*REQUIREMENT 1*
Which phrase does the passage on autonomy in healthcare ethics say is the most commonly cited from the Hippocratic Oath, even though the oath doesn't contain it?
*REQUIREMENT 2*
Write a continuation of the passage on autonomy in healthcare ethics, starting after its last sentence.

*SOURCE PASSAGE*
[Start of section]

It is an interesting irony that the Hippocratic Oath does not contain the words "First Do No Harm", yet it remains the most commonly "cited" phrase from the oath. Perhaps this is because physicians, in fact do harm all the time. They cut into the body, administer foreign elements, poke, prod and otherwise intrude. But all of this is justified by the fact that the physician's "harms" are sought out by autonomous agents, and by the greater good of health that these harms are intended to procure. Indeed, the intention behind most of the treatment is assumed to be restoring autonomy to the recipient.
Autonomy, then, is fundamental to the ethics of healthcare provision.  This move is well intentioned but flawed because it places the burden of complex decision-making on the individual seeking help and implies that her choices will be exclusively self-regarding with limited relevance to the impact of the decision on others and the impact of others on the decision. Individuals are thus being asked to act autonomously just as they are at their most vulnerable and in the face of highly complex information. Moreover it is assumed that the individual is able to act voluntarily, rationally and free from social necessities such as responsibilities to loved ones and colleagues, or economic and social pressures.

[End of section]

*GIVEN DATA*
[Start of section]

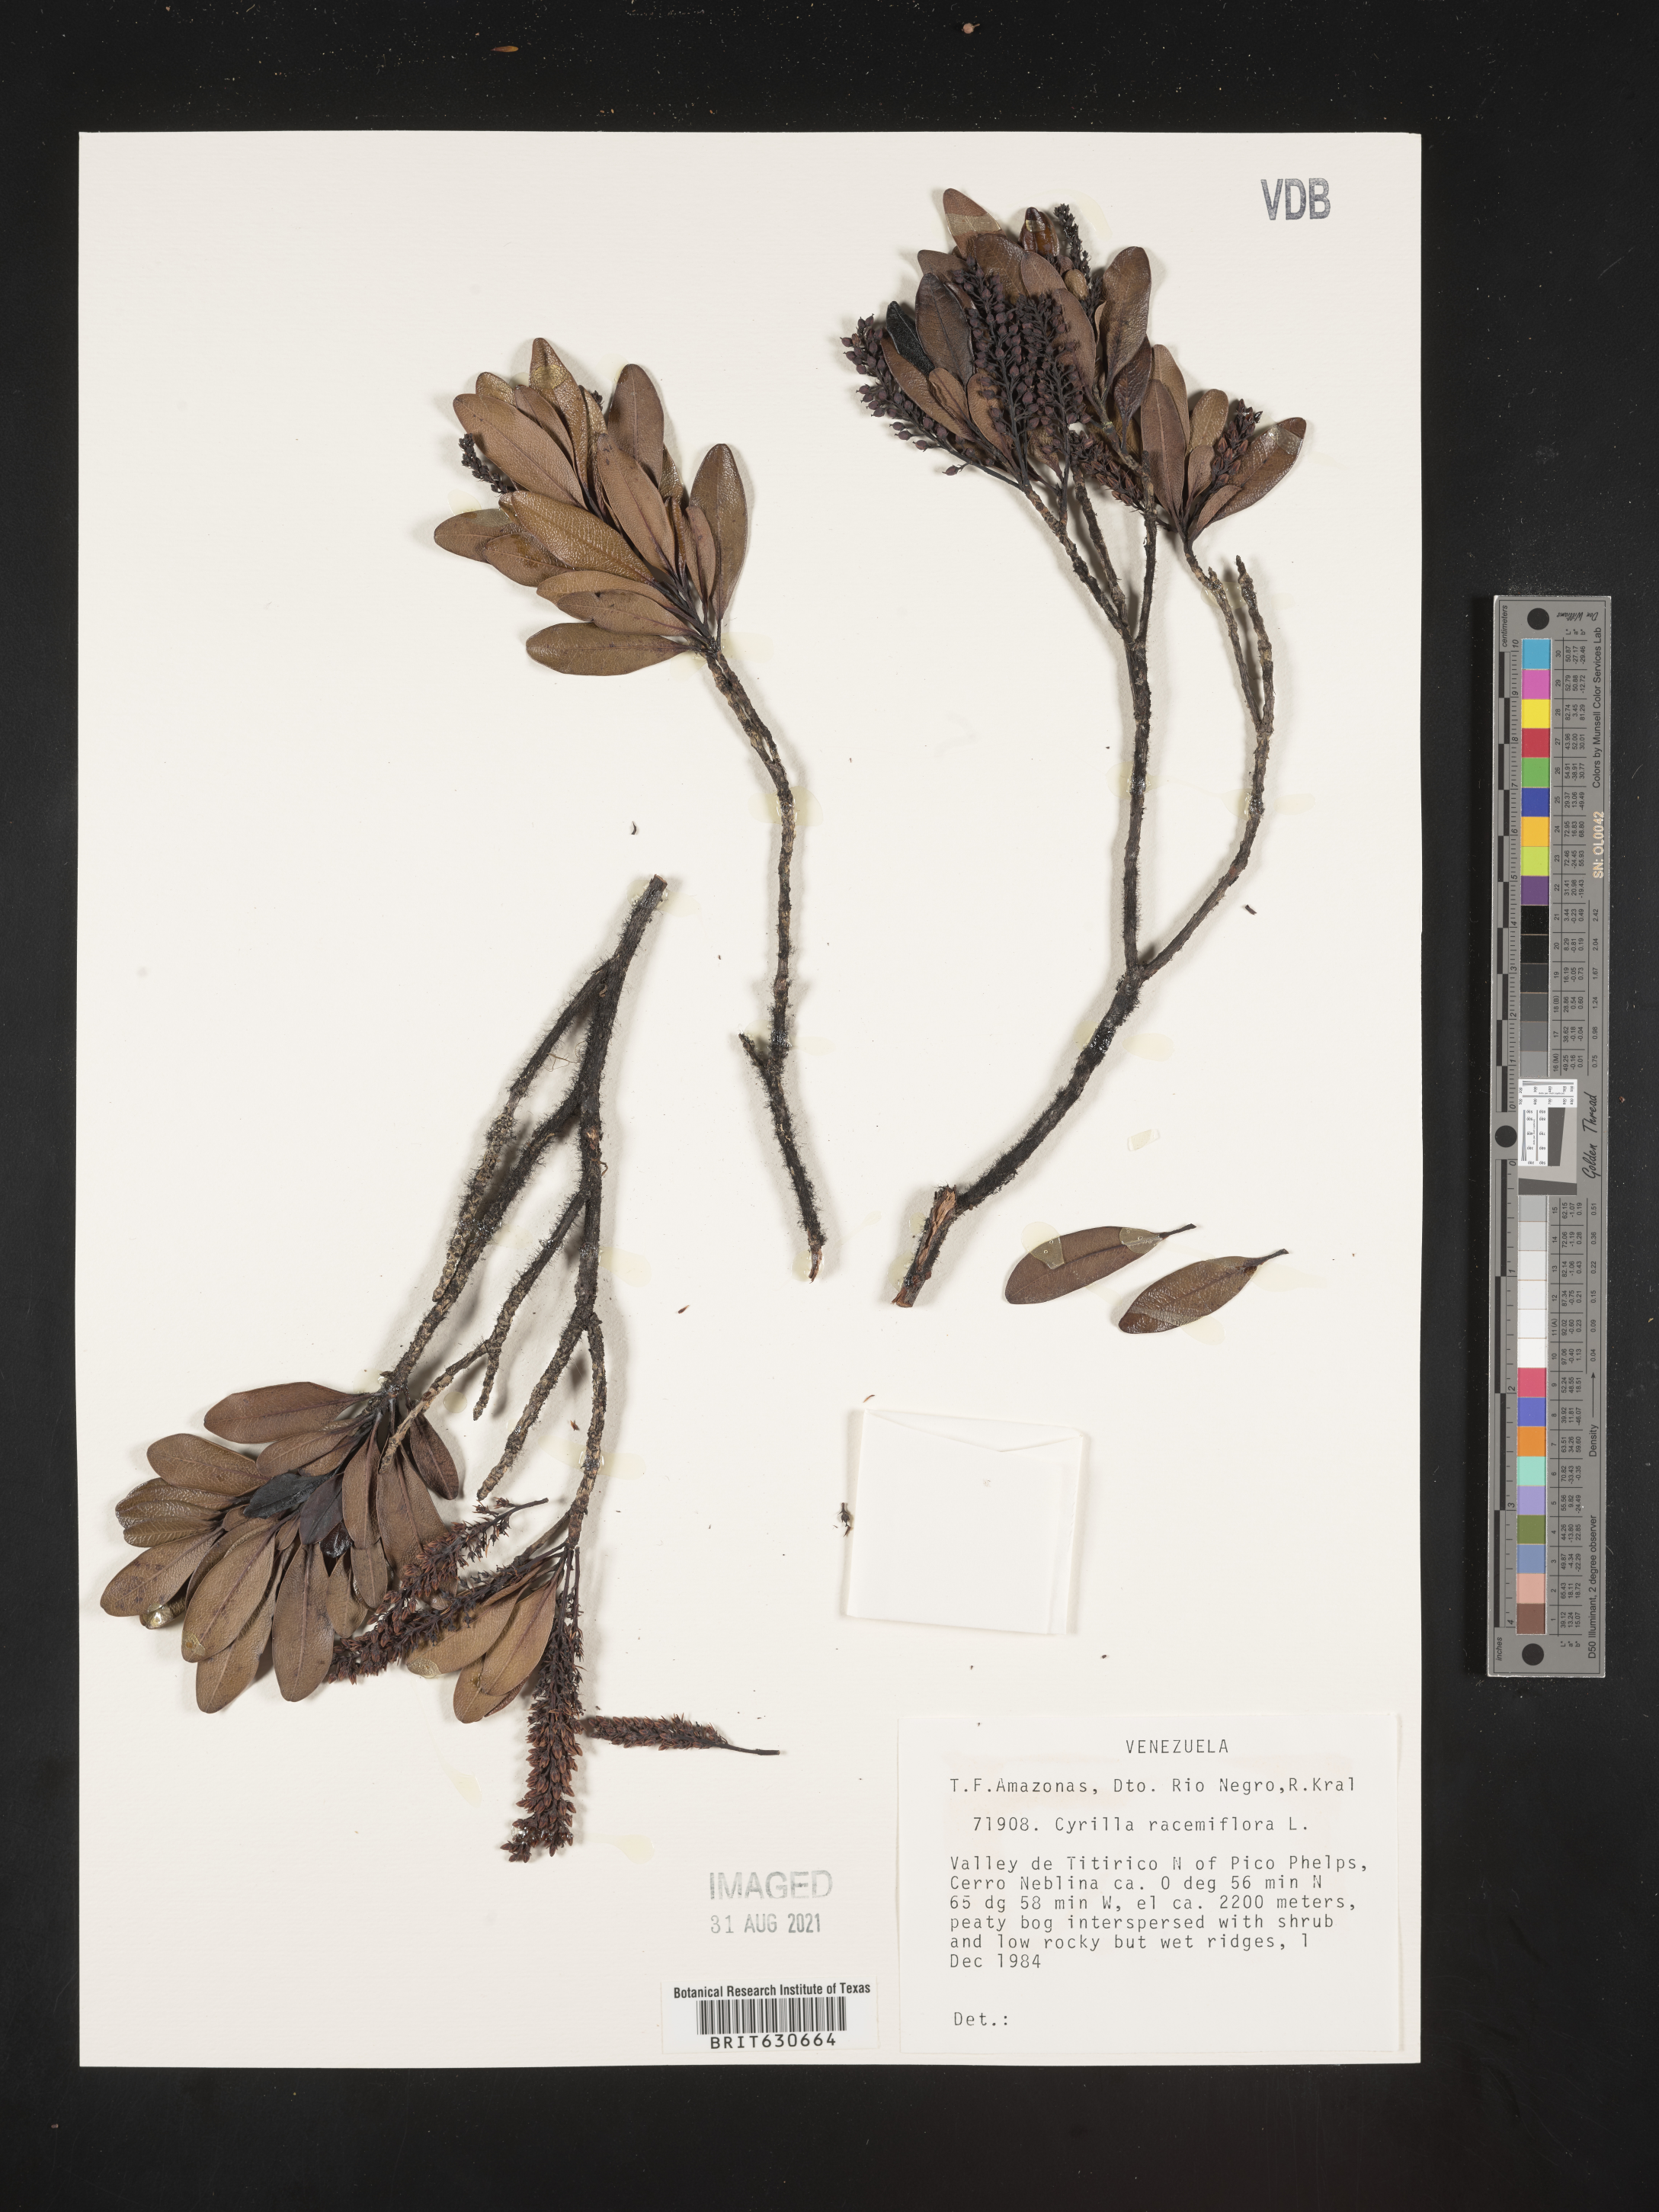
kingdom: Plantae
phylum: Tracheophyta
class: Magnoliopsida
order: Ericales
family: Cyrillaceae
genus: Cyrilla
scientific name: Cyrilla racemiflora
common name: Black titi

[End of section]
[Start of section]

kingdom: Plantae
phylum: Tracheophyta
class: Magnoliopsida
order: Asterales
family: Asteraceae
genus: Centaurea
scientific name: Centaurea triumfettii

[End of section]

*RESPONSE 1*
"First Do No Harm"

*RESPONSE 2*
We maintain that even a relational-autonomy model does not go far enough in reflecting the complexity of the patient's context and that a social-justice model would be more appropriate. We also maintain that the multi-faceted obligations of healthcare providers not only to individual patients, but broader communities requires the expanded perspective that a social justice model would facilitate.
Certainly the most serious concern with a social-justice model may be that patient autonomy will be compromised in favour of an overarching social good, but we argue that, by including a comprehensive notion of rights, individuals can be protected from the tyranny of the majority.